Any help would really be a life saver as I am dead in the water at the moment and at my wits end. Thanks!!!!


----------



## Triple6

Well it's a Google operating system with many Google apps so saying that Google took over your phone is silly, it always has been a Google device.

And yes, you must sign in to a Google account to use the Play Store(Market is the old version that probably needs to be updated). Chances are if you reset your phone you need to not only sign into your Google account but also do a lot of updates to the phone. And many apps from the Play Store require or desire access to various things including contacts, many apps, Google and third party apps, either need that info to work properly or collect it for marketing; but that isn't new and it's the same with a rooted device. Most Google apps also cannot be uninstalled unless you are rooted.

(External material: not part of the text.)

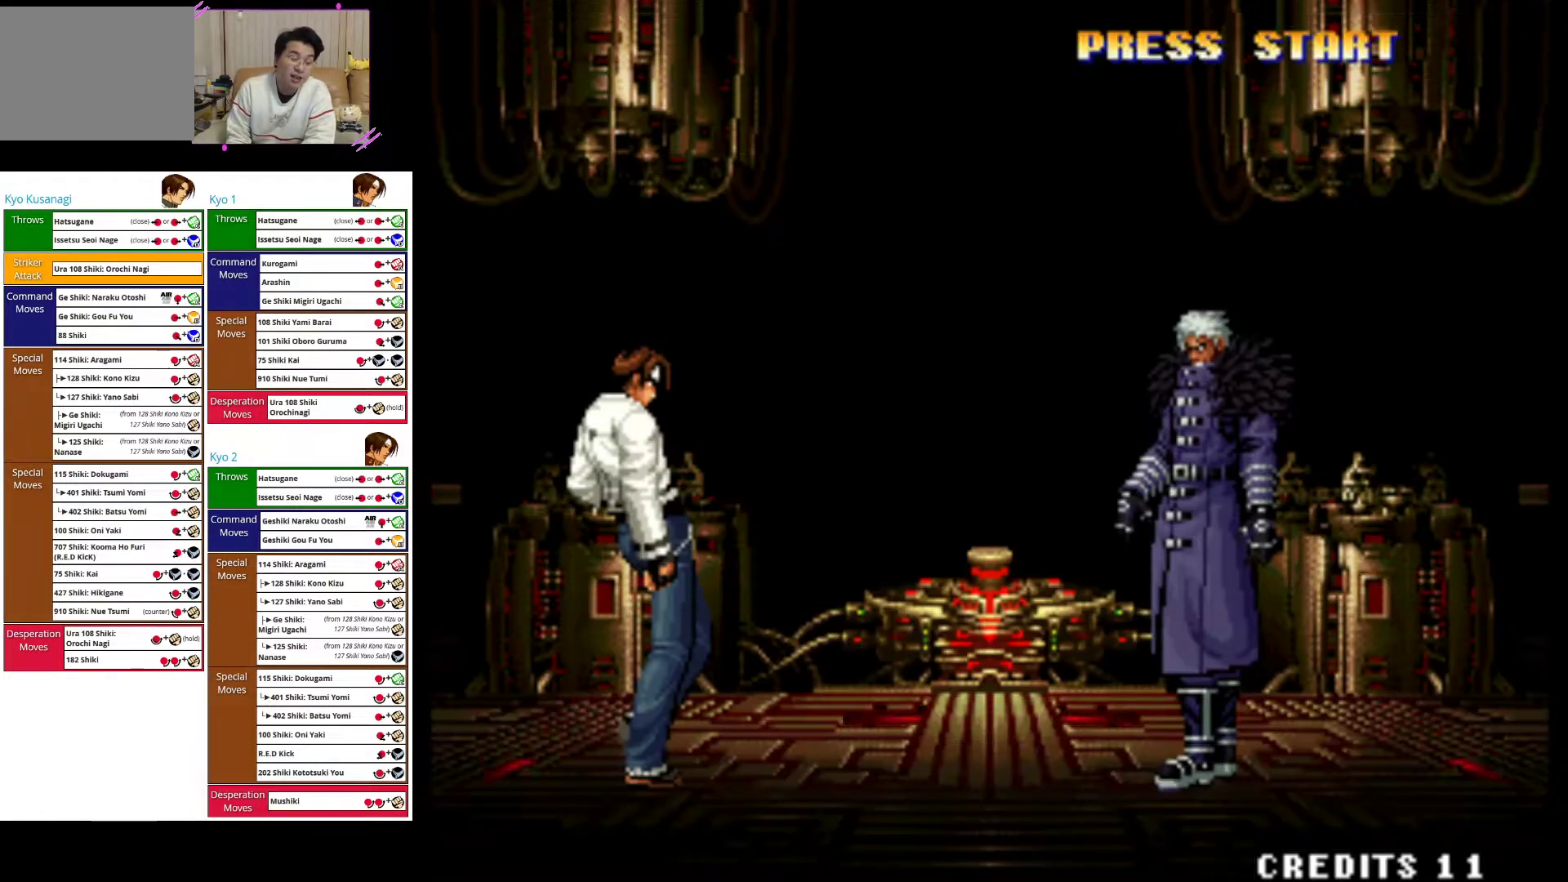
{"dt_ms": 500, "buttons": [], "left_stick": "center", "events": []}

You are probably better off rooting your phone and installing a custom ROM based on a more modern/current version of Android though; Gingerbread is pretty old. I'd recommend you check out the XDA forums for rooting information and custom ROMs: http://forum.xda-developers.com/htc-sensation

Also, it wasn't Google that was hacked but some third party sites that had user's with Google accounts: http://www.nbcnews.com/tech/security/gmail-hacked-not-quite-says-google-change-your-password-n200571


----------



## r4ven

When I got my samsung galaxy 5s I deleted all the Google apps not knowing they would effect the system. Coming from a 5 year iPhone user it was pretty strange.


----------



## Exumab

Triple6 said:


> Well it's a Google operating system with many Google apps so saying that Google took over your phone is silly, it always has been a Google device.
> 
> And yes, you must sign in to a Google account to use the Play Store(Market is the old version that probably needs to be updated). Chances are if you reset your phone you need to not only sign into your Google account but also do a lot of updates to the phone. And many apps from the Play Store require or desire access to various things including contacts, many apps, Google and third party apps, either need that info to work properly or collect it for marketing; but that isn't new and it's the same with a rooted device. Most Google apps also cannot be uninstalled unless you are rooted.
> 
> You are probably better off rooting your phone and installing a custom ROM based on a more modern/current version of Android though; Gingerbread is pretty old. I'd recommend you check out the XDA forums for rooting information and custom ROMs: http://forum.xda-developers.com/htc-sensation
> 
> Also, it wasn't Google that was hacked but some third party sites that had user's with Google accounts: http://www.nbcnews.com/tech/security/gmail-hacked-not-quite-says-google-change-your-password-n200571


----------



## Exumab

Rob, Thanks for providing me with somewhere to start. What about the DMR (Reset) ? Is it possible that google added licenses/restrictions and that is why although I was able to connect by USB and can't now? if the DMR reset means I can do that again at least, it will make everything that much easier. Thanks again for your attention to my post!!!!


----------



## Triple6

I assume you mean DRM? I'm not sure what it would do as I haven't seen that option on any of my Android phones and there isn't that much info available on the net that I could find as to what it does. I assume it would just clear out existing licenses for protected media and start over.


----------